#### Texto fornecido
::::::::

HSD - Hospital São Domingos (MA) — Prova 2022
Analise as afirmações sobre Colangite Aguda e indique a alternativa incorreta, conforme Guideline Tokyo (2018).
Colangite aguda: drenagem biliar endoscópica (CPRE) é preferencial, não cirúrgica.
A drenagem das vias biliares na colangite aguda, conforme os Guidelines de Tóquio, é primariamente realizada por via endoscópica (CPRE) ou percutânea, sendo a cirurgia reservada para falha das abordagens menos invasivas ou complicações específicas. O uso de antibióticos é sempre necessário.
A colangite aguda é uma infecção bacteriana grave das vias biliares, geralmente secundária à obstrução do fluxo biliar. É uma condição com alta morbidade e mortalidade se não tratada prontamente. A etiologia mais comum é a coledocolitíase, mas estenoses benignas ou malignas também podem ser causas. O diagnóstico clínico clássico é a Tríade de Charcot (febre, dor no hipocôndrio direito e icterícia), que, quando acompanhada de hipotensão e alteração do estado mental, forma a Pentade de Reynolds, indicando colangite supurativa grave. Os Guidelines de Tóquio (2018) fornecem uma estrutura clara para o diagnóstico e manejo da colangite aguda, classificando-a em graus de gravidade (leve, moderada, grave). O tratamento inicial envolve suporte clínico, antibioticoterapia de amplo espectro (sempre necessária) e, crucialmente, a drenagem das vias biliares. A drenagem biliar é fundamental para aliviar a obstrução e controlar a infecção. A abordagem preferencial é endoscópica, via Colangiopancreatografia Retrógrada Endoscópica (CPRE), que permite a remoção de cálculos ou a colocação de stents. A drenagem percutânea trans-hepática é uma alternativa quando a CPRE falha ou é contraindicada. A drenagem cirúrgica é geralmente reservada para casos de falha das abordagens menos invasivas, complicações específicas ou quando a causa da obstrução requer intervenção cirúrgica primária. Residentes devem estar aptos a identificar a gravidade da colangite e a indicar a melhor via de drenagem.

::::::::

#### Seção de dados
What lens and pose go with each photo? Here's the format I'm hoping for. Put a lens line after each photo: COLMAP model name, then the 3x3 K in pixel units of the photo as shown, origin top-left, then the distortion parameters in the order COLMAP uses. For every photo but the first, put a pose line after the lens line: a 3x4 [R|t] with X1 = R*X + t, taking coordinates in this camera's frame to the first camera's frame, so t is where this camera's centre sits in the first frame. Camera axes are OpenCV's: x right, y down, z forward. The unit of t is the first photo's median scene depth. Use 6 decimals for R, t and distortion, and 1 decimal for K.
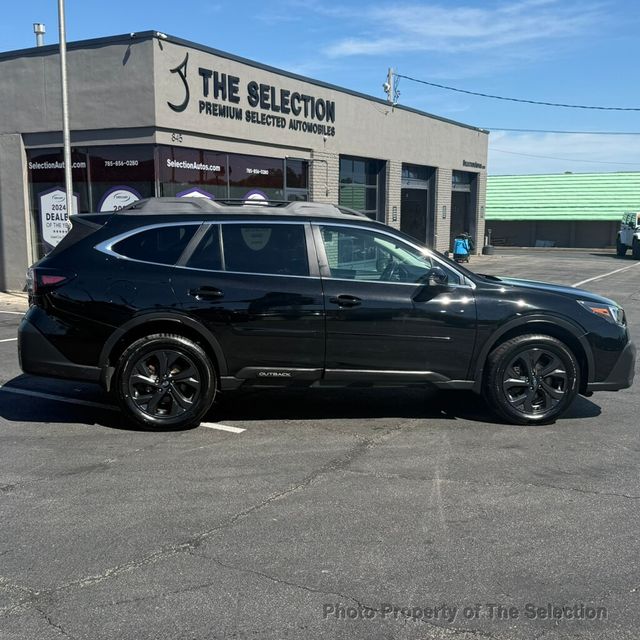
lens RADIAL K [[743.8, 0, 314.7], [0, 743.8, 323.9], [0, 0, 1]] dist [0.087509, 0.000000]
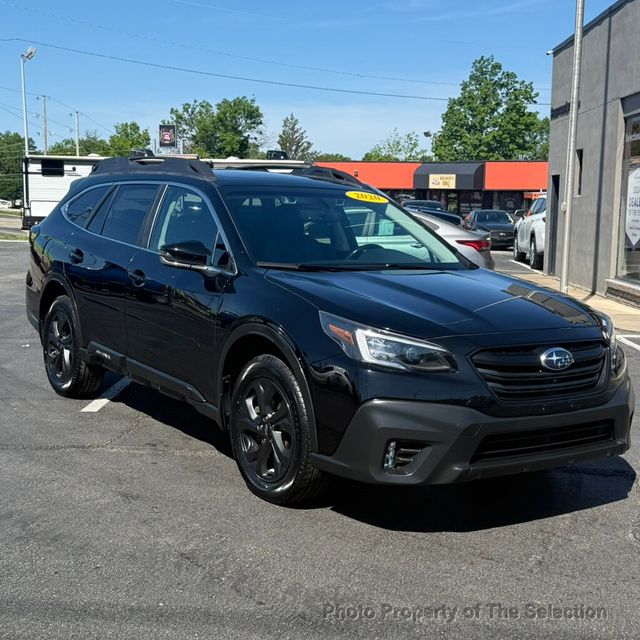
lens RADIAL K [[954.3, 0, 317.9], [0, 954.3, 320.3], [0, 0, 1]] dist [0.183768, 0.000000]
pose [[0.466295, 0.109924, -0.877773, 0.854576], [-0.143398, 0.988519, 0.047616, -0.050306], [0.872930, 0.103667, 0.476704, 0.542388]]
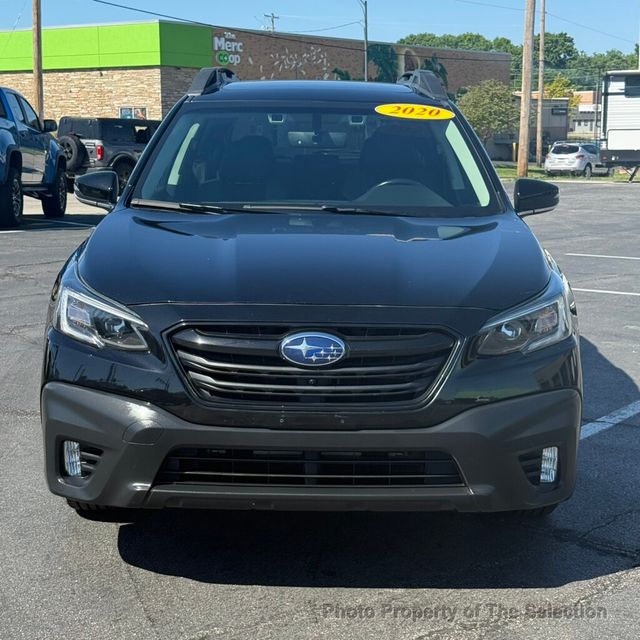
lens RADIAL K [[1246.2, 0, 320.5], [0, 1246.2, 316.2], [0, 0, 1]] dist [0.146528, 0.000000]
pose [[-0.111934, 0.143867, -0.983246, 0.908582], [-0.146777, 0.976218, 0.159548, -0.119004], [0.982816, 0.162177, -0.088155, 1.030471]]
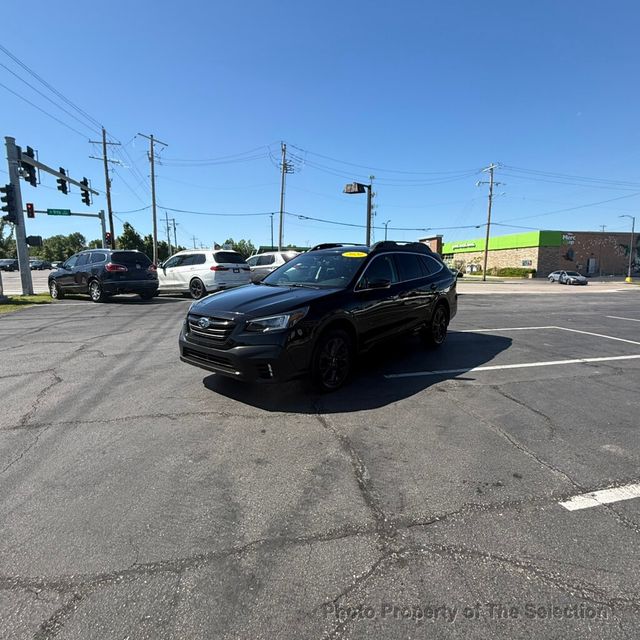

::::::::

#### Ordem de trabalho
Cite literalmente o trecho do texto sobre colangite aguda entre "HSD - Hospital" e "Guideline Tokyo (2018).", inclusive. Os itens não têm relação com o texto.

#### Resposta final
HSD - Hospital São Domingos (MA) — Prova 2022
Analise as afirmações sobre Colangite Aguda e indique a alternativa incorreta, conforme Guideline Tokyo (2018).